OUR RESEARCH

Our laboratory uses an evolution-guided molecular approach to understand the causes of infertility. In particular, we are interested in the effects of genetic conflicts caused by selfish components embedded in eukaryotic genomes.

 

These parasitic components include transposable elements, which can proliferate by copying and pasting themselves into new regions of the genome, as well as meiotic drive alleles. Meiotic drive alleles persist and spread in populations by biasing their transmission into functional gametes (reproductive cell such as sperm). For example, a meiotic drive allele on a male’s (XY) X chromosome could drive the male to father exclusively daughters by generating only X-bearing sperm. Transposons and meiotic drive alleles can cause infertility, but the molecular mechanisms by which they act in meiosis are not well understood. Our research proposes that conflicts driven by these parasites are major drivers of genome evolution.

**Data to examine:**
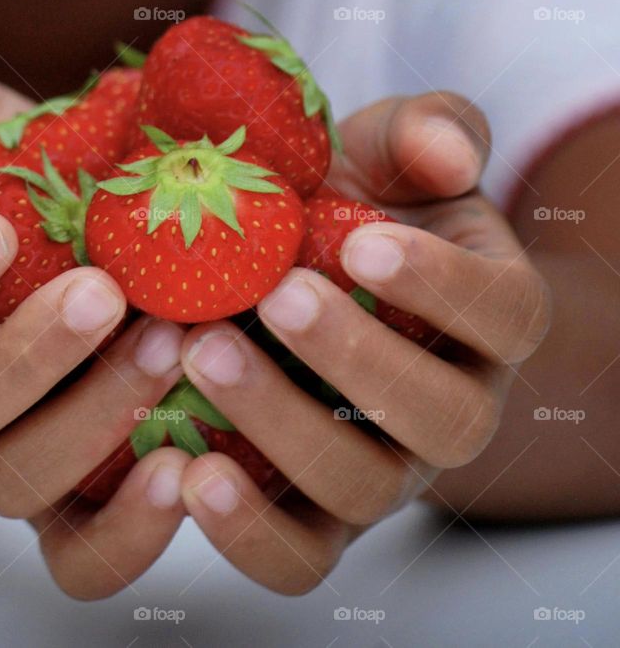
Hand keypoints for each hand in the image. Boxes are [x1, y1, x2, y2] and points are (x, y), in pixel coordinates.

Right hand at [0, 11, 189, 598]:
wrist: (67, 256)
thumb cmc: (10, 188)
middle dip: (25, 356)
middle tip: (107, 295)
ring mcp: (5, 449)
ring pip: (12, 478)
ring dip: (88, 423)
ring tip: (172, 353)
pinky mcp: (74, 496)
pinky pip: (77, 555)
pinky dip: (123, 533)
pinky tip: (184, 472)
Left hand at [172, 93, 551, 593]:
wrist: (285, 266)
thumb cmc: (348, 203)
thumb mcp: (386, 150)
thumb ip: (430, 131)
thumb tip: (447, 152)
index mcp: (487, 319)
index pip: (502, 314)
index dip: (444, 285)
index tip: (362, 242)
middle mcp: (447, 409)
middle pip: (440, 419)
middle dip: (357, 358)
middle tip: (276, 298)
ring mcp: (381, 470)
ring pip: (361, 487)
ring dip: (285, 430)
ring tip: (205, 355)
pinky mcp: (311, 514)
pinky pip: (300, 557)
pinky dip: (249, 532)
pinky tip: (186, 471)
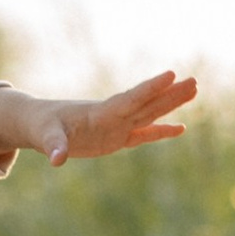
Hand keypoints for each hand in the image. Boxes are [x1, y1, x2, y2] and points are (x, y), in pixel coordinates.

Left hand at [0, 69, 196, 168]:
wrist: (39, 122)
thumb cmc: (41, 126)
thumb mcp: (45, 136)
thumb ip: (54, 146)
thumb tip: (56, 160)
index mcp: (99, 113)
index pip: (129, 99)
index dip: (150, 89)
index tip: (170, 75)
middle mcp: (113, 116)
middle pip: (147, 103)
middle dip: (170, 94)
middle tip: (195, 81)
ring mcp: (117, 126)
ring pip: (149, 114)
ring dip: (171, 104)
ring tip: (194, 89)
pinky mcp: (115, 138)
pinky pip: (143, 134)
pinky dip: (161, 131)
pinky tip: (180, 128)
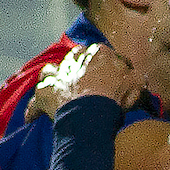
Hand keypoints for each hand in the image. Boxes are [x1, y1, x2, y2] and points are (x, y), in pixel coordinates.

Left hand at [27, 42, 142, 121]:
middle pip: (76, 57)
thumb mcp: (137, 84)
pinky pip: (35, 101)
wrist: (92, 112)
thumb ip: (135, 77)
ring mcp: (58, 74)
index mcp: (99, 53)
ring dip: (56, 77)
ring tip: (60, 89)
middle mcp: (75, 58)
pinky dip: (34, 109)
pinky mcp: (45, 92)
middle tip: (87, 82)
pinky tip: (33, 117)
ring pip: (52, 69)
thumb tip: (134, 77)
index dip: (107, 66)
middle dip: (80, 65)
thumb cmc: (116, 97)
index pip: (103, 54)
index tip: (112, 78)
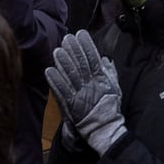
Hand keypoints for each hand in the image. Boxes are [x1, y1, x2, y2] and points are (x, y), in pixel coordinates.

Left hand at [46, 31, 126, 156]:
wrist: (105, 128)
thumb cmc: (110, 108)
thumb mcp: (114, 88)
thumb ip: (109, 73)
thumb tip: (105, 59)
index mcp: (101, 79)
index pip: (93, 58)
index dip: (87, 45)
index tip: (81, 34)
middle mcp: (90, 85)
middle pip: (81, 64)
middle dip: (74, 50)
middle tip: (67, 38)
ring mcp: (80, 95)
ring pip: (70, 75)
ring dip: (63, 62)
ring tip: (57, 51)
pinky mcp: (71, 105)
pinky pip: (61, 91)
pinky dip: (55, 81)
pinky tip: (49, 70)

**Assignment:** Write the next part of the laboratory research description on selfish genetic components and infertility, starting after its final sentence.

**Result:**
The current focus of my lab’s research is on a class of meiotic drive alleles discovered in fission yeasts. These drive alleles act in heterozygotes (driver+/driver-) to kill the (driver-) gametes that fail to inherit the selfish allele. The drive alleles have no apparent redeeming features: their sole function appears to be to selfishly destroy their competition. This selfish behavior comes at a significant cost to fertility. We have discovered many independently acting meiotic drive alleles that cause the very rapid evolution of reproductive isolation, that is speciation between very closely related populations that are 99.5% identical at the DNA sequence level. We are using this very simple model system to understand the molecular mechanisms by which gametes can destroy each other. In addition, we are testing how these selfish alleles can gain a foothold and expand within a genome in spite of the fact that they cause infertility.